**Data entries:**

--------------------------------

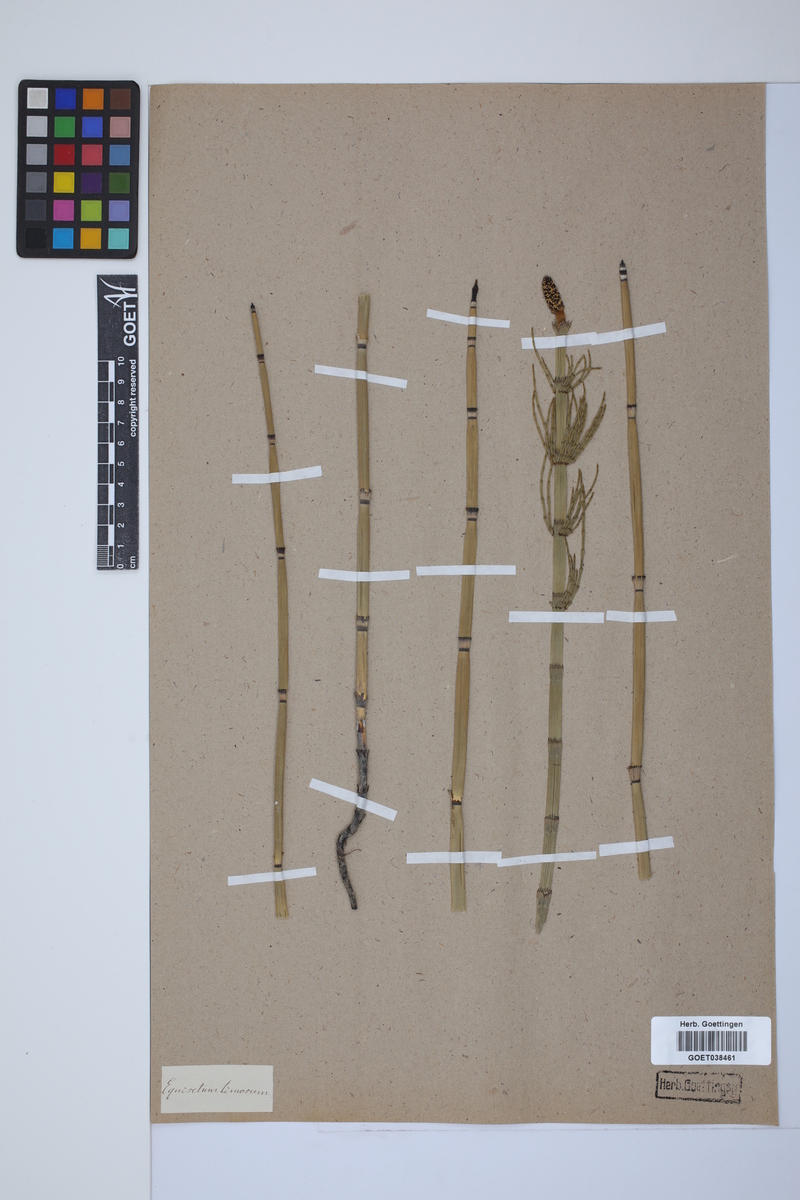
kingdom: Plantae
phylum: Tracheophyta
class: Polypodiopsida
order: Equisetales
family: Equisetaceae
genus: Equisetum
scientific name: Equisetum fluviatile
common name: Water horsetail
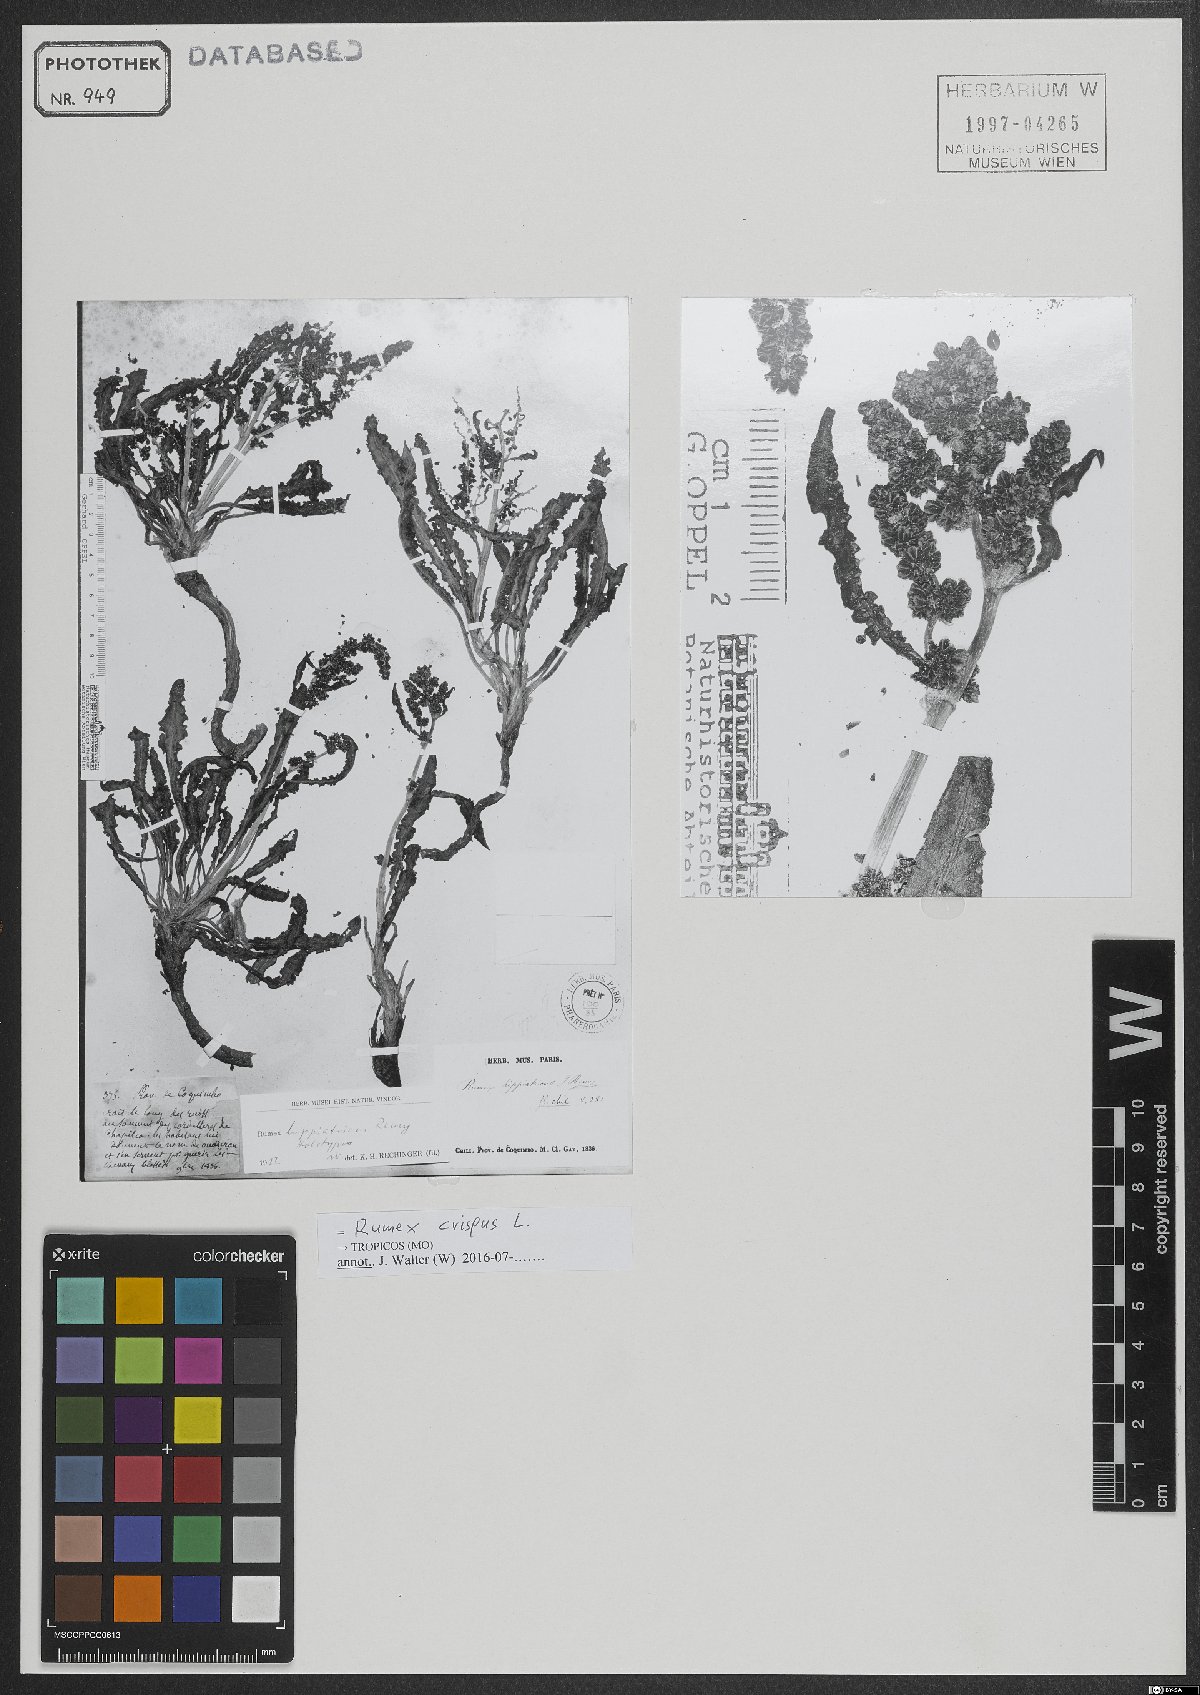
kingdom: Plantae
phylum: Tracheophyta
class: Magnoliopsida
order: Caryophyllales
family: Polygonaceae
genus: Rumex
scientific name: Rumex crispus
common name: Curled dock
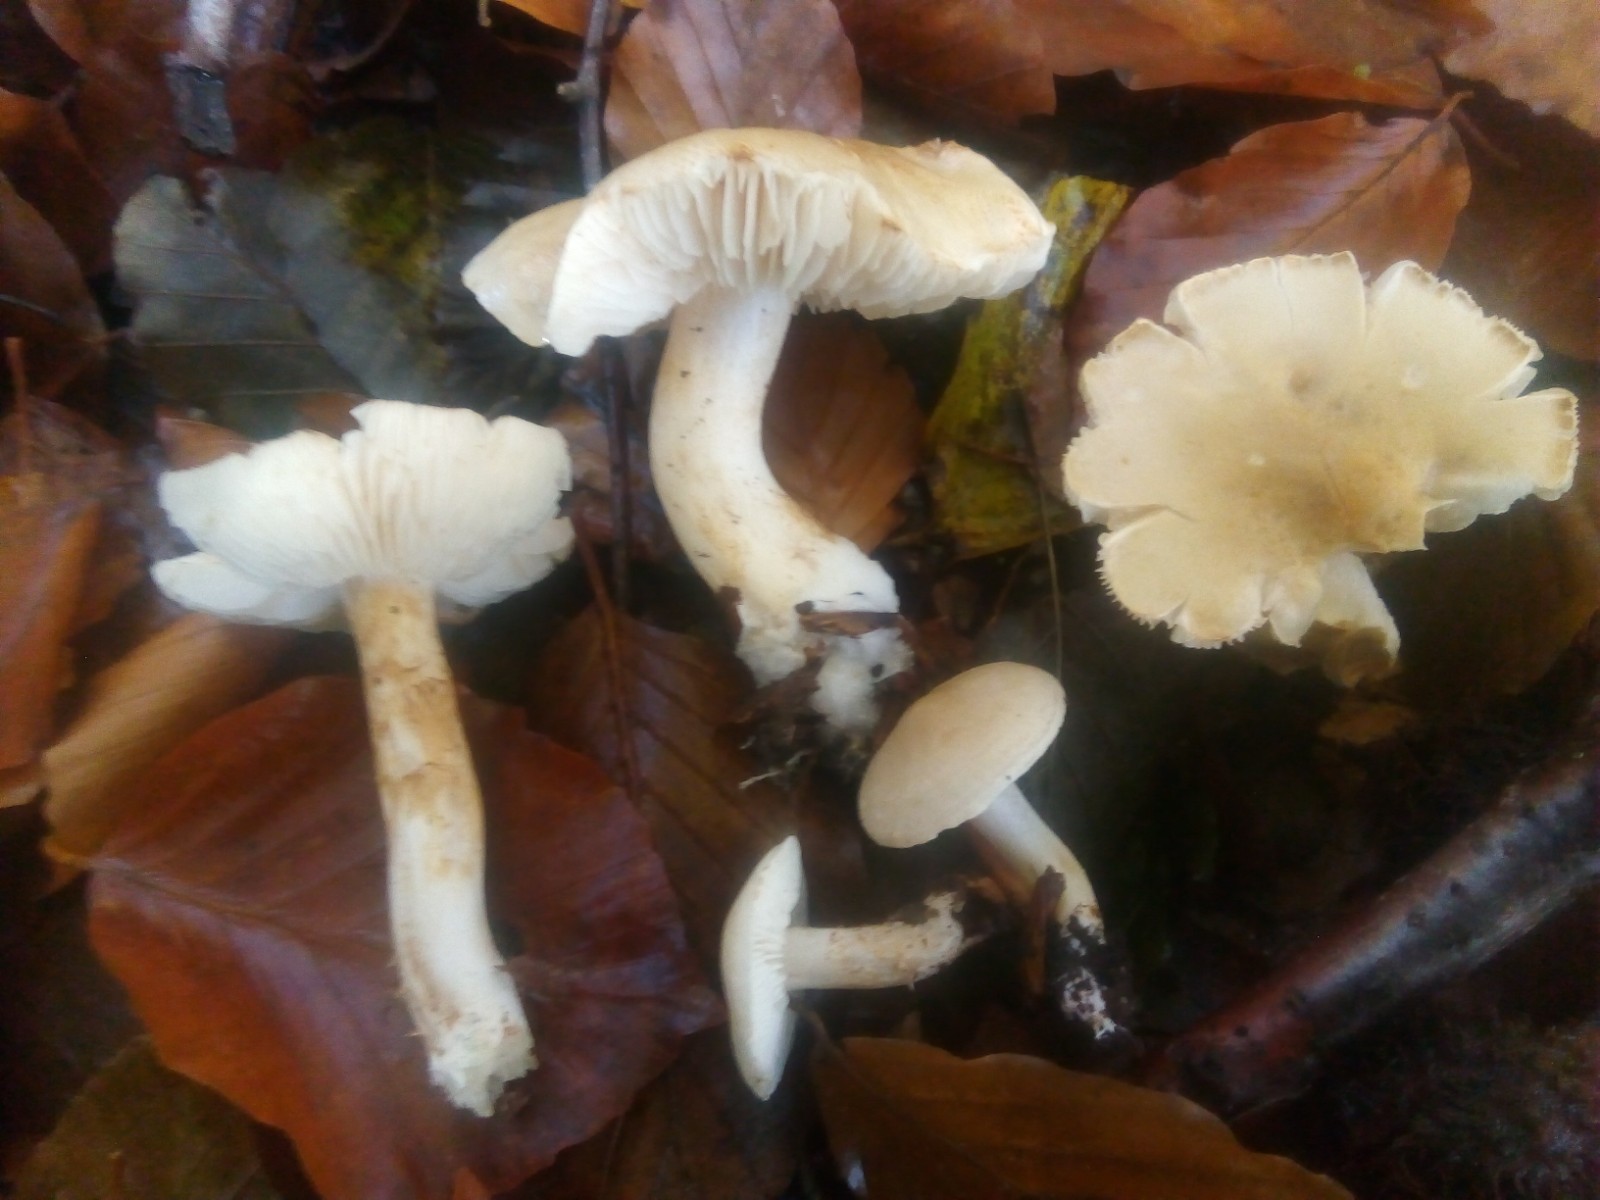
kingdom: Fungi
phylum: Basidiomycota
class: Agaricomycetes
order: Agaricales
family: Tricholomataceae
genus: Tricholoma
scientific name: Tricholoma lascivum
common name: stinkende ridderhat
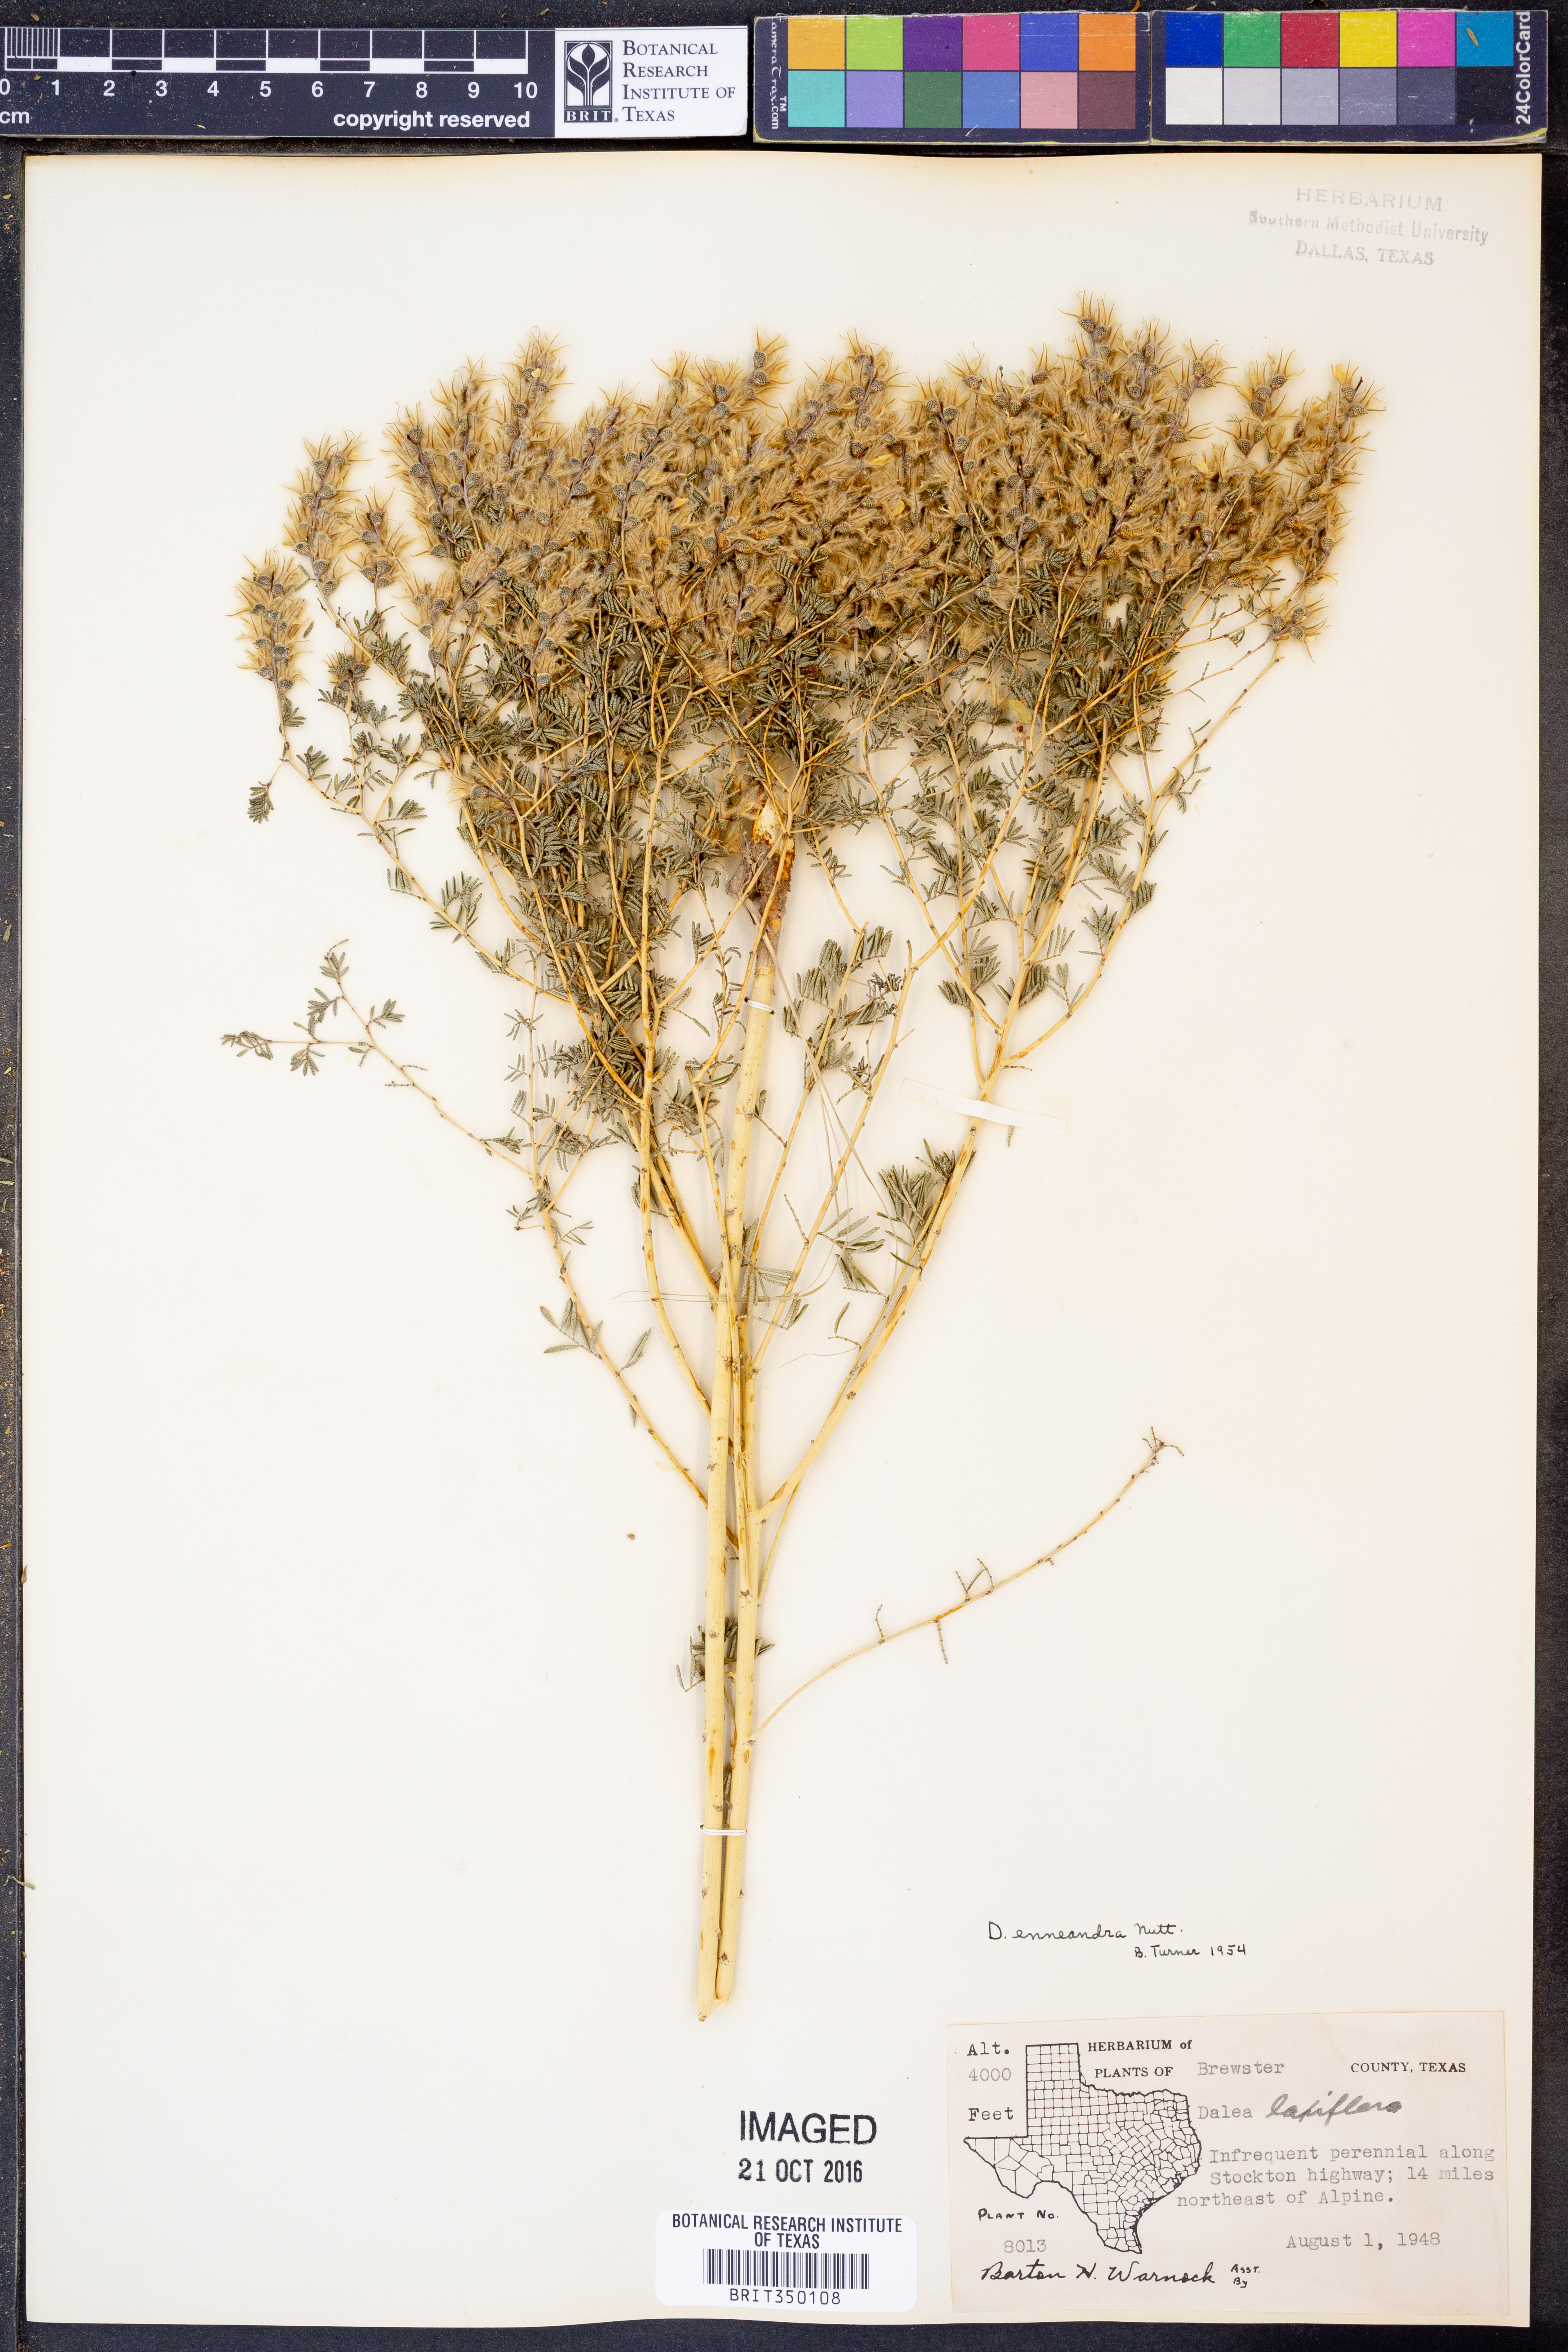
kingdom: Plantae
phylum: Tracheophyta
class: Magnoliopsida
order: Fabales
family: Fabaceae
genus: Dalea
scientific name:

--------------------------------

**Short exercise:** Reproduce every line above word for word, leaving out the pictures.

**Solution for this exercise:**
kingdom: Plantae
phylum: Tracheophyta
class: Polypodiopsida
order: Equisetales
family: Equisetaceae
genus: Equisetum
scientific name: Equisetum fluviatile
common name: Water horsetail
kingdom: Plantae
phylum: Tracheophyta
class: Magnoliopsida
order: Caryophyllales
family: Polygonaceae
genus: Rumex
scientific name: Rumex crispus
common name: Curled dock
kingdom: Fungi
phylum: Basidiomycota
class: Agaricomycetes
order: Agaricales
family: Tricholomataceae
genus: Tricholoma
scientific name: Tricholoma lascivum
common name: stinkende ridderhat
kingdom: Plantae
phylum: Tracheophyta
class: Magnoliopsida
order: Fabales
family: Fabaceae
genus: Dalea
scientific name:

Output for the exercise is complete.